Inhibition of ADAM15 by specific antibodies or the metalloprotease inhibitor BB3103 resulted in blockage of human mesangial cell migration and suggested that the metalloprotease activity is essential for this process.
The glucose-regulated protein (GRP78) (also known as HSPA5 or BiP), is a member of the heat-shock protein-70 (HSP70) family, highly conserved molecules that act as molecular chaperones and is involved in the folding and assembly of proteins in the endoplasmic reticulum (ER).

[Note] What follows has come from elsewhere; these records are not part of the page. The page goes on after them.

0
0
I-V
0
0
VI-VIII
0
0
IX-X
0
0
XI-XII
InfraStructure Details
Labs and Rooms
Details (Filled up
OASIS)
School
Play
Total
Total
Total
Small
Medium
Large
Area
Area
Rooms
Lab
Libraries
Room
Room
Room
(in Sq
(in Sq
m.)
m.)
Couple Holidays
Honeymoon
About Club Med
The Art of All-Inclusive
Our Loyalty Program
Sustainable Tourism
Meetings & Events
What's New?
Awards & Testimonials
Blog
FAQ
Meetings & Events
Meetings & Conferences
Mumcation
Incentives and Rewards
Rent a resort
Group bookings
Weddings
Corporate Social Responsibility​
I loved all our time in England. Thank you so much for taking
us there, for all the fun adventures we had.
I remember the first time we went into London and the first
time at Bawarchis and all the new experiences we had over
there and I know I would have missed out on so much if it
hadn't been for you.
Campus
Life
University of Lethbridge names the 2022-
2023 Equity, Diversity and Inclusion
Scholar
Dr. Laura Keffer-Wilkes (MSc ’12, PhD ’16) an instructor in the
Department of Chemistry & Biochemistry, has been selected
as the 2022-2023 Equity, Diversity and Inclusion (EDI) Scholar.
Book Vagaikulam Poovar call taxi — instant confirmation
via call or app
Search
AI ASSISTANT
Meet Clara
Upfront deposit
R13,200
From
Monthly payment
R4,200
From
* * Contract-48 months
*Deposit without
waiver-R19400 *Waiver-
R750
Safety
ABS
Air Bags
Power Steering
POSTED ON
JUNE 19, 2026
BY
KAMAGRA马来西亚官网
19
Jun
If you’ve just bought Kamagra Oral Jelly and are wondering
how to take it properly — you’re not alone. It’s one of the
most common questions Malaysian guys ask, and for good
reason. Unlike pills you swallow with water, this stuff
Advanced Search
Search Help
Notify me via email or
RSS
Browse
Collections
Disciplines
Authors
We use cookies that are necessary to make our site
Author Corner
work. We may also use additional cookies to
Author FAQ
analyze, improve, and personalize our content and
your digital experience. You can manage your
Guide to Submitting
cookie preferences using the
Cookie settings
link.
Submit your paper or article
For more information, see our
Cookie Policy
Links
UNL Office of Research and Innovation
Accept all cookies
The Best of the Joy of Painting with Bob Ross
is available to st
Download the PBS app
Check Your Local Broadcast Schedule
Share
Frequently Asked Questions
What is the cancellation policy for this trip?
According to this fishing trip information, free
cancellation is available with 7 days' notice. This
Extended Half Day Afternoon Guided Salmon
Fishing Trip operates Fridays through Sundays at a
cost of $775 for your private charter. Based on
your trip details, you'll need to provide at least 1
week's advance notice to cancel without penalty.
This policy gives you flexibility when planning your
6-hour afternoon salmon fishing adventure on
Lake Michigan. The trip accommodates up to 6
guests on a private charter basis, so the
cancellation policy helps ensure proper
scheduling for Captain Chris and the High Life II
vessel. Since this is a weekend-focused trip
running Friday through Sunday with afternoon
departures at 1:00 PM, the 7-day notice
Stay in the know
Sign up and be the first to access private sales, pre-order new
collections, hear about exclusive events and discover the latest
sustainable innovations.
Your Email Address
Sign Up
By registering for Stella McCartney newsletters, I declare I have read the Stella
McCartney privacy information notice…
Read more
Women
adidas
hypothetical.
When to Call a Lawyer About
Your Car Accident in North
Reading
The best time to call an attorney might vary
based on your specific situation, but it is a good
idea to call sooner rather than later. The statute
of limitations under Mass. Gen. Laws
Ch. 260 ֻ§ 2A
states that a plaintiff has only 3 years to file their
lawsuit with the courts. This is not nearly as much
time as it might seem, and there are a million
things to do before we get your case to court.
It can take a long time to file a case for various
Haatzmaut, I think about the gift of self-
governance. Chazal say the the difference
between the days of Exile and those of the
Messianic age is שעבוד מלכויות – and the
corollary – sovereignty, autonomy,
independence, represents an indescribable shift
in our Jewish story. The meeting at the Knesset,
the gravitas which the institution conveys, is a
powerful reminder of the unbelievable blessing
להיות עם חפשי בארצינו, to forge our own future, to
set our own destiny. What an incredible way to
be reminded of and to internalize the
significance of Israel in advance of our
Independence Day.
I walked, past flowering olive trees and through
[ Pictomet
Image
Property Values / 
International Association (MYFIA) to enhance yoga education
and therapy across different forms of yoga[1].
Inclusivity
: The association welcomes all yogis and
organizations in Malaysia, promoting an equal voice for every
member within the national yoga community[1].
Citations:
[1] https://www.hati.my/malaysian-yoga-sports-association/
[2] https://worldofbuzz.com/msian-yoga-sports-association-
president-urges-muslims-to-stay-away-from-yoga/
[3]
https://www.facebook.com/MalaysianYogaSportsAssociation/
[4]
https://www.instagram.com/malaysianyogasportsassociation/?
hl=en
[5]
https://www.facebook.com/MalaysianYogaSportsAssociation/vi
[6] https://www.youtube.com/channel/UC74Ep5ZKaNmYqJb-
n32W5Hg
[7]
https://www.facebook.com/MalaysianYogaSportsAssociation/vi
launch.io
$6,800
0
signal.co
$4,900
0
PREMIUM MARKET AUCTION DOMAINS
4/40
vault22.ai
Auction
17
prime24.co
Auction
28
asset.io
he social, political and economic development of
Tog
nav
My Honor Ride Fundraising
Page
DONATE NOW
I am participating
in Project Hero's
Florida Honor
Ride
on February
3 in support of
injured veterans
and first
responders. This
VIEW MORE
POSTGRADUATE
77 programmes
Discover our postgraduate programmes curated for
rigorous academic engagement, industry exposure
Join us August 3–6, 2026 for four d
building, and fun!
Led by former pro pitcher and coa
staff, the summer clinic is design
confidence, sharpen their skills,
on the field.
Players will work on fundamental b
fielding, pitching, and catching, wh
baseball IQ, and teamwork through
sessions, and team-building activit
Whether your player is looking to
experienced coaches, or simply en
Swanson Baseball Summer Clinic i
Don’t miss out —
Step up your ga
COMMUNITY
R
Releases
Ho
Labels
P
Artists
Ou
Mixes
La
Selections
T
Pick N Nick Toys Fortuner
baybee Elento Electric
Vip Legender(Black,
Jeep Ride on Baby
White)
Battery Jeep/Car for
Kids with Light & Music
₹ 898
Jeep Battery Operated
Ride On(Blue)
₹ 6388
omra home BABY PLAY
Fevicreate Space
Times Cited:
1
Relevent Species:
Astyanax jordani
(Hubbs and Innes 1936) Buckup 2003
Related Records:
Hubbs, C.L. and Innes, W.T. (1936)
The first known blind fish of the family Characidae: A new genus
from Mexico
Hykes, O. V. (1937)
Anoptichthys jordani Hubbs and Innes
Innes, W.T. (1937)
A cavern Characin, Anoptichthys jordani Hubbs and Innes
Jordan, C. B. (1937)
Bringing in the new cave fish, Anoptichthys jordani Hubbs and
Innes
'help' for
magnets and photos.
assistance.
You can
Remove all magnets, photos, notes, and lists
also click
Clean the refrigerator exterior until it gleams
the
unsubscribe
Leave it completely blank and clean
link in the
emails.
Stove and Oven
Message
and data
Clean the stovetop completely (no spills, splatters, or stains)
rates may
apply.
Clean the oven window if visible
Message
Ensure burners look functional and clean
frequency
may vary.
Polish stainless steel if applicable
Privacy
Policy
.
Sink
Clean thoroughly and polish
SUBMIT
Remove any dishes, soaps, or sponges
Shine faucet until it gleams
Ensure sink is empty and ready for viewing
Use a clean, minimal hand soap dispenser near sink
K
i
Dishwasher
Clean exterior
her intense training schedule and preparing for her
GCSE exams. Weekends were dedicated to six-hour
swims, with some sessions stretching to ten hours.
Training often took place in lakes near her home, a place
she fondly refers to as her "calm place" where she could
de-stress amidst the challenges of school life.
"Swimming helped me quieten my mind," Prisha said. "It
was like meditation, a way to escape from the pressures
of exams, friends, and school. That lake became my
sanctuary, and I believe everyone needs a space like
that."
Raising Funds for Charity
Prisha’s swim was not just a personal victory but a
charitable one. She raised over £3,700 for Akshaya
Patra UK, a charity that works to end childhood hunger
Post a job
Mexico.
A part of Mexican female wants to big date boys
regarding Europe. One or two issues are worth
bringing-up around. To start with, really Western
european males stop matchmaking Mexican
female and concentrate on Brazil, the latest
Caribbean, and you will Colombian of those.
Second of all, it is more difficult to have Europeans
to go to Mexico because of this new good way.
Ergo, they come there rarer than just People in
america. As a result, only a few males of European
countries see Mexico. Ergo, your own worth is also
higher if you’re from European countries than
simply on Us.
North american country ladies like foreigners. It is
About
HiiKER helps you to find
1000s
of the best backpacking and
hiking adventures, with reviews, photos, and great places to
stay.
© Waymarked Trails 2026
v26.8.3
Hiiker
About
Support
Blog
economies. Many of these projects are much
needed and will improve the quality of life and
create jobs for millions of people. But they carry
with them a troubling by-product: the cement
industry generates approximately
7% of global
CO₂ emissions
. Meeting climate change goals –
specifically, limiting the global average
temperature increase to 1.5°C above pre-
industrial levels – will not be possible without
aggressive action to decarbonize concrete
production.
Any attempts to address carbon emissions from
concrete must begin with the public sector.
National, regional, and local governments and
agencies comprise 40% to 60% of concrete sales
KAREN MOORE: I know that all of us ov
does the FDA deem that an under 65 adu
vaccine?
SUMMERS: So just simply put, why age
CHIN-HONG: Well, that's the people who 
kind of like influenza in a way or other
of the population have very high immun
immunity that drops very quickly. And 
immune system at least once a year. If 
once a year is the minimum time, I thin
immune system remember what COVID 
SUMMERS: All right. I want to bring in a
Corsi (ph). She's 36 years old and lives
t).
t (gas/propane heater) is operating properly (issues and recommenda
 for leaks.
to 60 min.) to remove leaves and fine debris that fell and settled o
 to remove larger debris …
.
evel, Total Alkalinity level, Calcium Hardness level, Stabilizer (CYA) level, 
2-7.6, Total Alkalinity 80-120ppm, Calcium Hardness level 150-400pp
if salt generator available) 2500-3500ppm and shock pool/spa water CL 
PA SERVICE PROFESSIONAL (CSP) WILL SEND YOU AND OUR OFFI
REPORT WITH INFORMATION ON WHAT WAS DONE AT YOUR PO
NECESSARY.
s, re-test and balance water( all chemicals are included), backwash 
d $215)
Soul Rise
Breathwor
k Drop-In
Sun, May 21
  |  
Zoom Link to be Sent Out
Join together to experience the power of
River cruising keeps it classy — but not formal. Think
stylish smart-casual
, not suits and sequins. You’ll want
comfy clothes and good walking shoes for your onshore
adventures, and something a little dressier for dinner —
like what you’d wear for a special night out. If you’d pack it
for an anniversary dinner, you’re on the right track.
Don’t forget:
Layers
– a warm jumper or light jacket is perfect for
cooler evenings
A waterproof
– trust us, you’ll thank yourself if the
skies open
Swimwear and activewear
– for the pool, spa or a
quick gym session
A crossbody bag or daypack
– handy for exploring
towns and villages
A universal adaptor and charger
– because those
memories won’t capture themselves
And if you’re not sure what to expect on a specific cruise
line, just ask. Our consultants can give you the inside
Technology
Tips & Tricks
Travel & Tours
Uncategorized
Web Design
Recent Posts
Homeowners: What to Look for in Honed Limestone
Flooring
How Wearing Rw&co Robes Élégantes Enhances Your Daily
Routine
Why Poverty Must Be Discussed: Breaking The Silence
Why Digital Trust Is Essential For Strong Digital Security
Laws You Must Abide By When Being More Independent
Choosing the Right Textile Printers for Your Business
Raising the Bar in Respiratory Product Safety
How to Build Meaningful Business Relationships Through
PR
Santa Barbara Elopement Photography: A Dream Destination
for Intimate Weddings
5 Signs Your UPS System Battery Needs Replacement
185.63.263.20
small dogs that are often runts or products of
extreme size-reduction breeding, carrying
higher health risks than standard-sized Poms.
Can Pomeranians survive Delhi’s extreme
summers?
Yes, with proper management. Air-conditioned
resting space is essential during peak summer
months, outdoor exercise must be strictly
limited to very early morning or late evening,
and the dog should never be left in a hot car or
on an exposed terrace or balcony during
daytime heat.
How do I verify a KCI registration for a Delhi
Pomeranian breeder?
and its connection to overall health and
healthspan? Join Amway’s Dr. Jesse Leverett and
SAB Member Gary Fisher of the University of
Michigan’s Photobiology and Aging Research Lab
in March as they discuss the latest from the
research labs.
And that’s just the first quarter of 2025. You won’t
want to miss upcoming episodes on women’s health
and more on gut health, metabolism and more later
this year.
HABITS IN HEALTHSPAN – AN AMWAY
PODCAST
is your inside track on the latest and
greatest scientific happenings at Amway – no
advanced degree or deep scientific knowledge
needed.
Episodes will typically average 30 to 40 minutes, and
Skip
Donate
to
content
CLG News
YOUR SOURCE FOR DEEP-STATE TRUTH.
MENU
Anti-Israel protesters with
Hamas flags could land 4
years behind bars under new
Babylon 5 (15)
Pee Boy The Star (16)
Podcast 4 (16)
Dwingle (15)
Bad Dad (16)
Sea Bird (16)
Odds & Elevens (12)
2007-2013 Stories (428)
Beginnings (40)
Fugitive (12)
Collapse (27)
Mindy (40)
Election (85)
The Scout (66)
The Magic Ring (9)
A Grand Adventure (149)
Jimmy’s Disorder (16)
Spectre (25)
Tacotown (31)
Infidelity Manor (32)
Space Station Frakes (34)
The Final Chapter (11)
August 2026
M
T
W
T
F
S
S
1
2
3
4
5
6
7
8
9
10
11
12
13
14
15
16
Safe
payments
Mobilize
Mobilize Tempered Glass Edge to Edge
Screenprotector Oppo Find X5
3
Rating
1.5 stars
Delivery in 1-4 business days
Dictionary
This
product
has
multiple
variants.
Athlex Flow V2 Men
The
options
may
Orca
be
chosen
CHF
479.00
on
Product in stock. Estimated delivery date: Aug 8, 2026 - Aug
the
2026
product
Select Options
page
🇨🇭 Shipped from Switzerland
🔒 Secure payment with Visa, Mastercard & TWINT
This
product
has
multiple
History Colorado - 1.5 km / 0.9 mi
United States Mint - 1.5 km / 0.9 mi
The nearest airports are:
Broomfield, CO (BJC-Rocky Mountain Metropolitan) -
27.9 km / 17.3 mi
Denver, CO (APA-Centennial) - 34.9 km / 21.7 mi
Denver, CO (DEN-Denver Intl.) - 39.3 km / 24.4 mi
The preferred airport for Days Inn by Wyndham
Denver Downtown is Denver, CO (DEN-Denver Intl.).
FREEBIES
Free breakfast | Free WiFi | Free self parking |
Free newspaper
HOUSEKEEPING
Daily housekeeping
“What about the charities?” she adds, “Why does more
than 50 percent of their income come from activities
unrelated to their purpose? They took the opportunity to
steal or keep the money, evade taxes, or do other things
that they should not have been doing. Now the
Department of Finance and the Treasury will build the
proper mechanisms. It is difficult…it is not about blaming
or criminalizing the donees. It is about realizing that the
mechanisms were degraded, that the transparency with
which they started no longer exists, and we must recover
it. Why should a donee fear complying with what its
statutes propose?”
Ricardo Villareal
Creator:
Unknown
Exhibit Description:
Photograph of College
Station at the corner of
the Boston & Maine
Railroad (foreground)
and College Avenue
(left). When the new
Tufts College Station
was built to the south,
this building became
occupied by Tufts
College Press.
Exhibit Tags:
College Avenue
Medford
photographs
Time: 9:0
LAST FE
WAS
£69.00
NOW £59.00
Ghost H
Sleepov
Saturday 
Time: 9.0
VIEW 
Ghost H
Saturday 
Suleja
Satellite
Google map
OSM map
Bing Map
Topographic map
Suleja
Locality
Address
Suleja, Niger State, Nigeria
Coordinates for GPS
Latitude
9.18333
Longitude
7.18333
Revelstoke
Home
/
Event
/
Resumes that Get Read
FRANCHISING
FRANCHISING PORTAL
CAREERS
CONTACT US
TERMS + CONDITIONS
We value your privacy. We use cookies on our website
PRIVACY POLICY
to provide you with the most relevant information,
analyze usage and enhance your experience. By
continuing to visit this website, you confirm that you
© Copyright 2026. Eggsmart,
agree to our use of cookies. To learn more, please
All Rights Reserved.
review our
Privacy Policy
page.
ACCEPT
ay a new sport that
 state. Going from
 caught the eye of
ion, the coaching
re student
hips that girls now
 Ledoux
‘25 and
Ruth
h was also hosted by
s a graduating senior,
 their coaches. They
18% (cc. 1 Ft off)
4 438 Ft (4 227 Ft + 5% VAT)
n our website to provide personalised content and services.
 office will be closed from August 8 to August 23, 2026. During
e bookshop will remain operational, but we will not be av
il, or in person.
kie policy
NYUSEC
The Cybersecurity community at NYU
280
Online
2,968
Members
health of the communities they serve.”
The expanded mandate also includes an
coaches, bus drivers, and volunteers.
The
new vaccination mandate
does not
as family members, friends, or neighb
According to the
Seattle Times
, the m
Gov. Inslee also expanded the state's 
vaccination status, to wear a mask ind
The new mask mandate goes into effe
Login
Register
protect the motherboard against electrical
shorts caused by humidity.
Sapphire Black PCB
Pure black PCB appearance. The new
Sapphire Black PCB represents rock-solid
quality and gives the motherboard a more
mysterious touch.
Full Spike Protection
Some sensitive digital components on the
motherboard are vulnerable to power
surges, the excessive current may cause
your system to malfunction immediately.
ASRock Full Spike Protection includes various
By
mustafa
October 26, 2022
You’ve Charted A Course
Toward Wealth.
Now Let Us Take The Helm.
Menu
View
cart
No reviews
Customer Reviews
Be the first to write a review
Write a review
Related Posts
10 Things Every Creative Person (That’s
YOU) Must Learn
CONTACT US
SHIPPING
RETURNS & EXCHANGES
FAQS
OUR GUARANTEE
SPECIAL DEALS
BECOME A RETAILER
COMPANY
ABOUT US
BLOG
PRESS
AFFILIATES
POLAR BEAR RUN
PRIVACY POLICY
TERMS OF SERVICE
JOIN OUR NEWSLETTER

GRP78 was found to be upregulated in drug-resistant lung cancer cell lines and its expression level was inversely correlated to the microvessel density (MVD) [Koomaqi R., et al., 1999; Anticancer Res. 19(5B): 4333-6]. In contrast, inhibition of GRP78 using small interfering RNA resulted in sensitization of human breast cancer cells to etoposide-mediated cell death [Dong D., et al., 2005, Cancer Res. 65(13): 5785-91]. On the other hand, no correlation was found between the expression level of ER-stress response protein GRP78 and the resistance to hypoxia or ER stresses [Koshikawa N., et al., 2006, Oncogene 25(6):917-28]. Recently, GRP78 was found to be exposed on the cell surface of proliferating endothelial cells and stressed tumor cells and to play a key role in the anti-angiogenic and antitumor activity of Kringle 5 (K5) [Davidson D J., et al., 2005, Cancer Res. 65(11): 4663-72].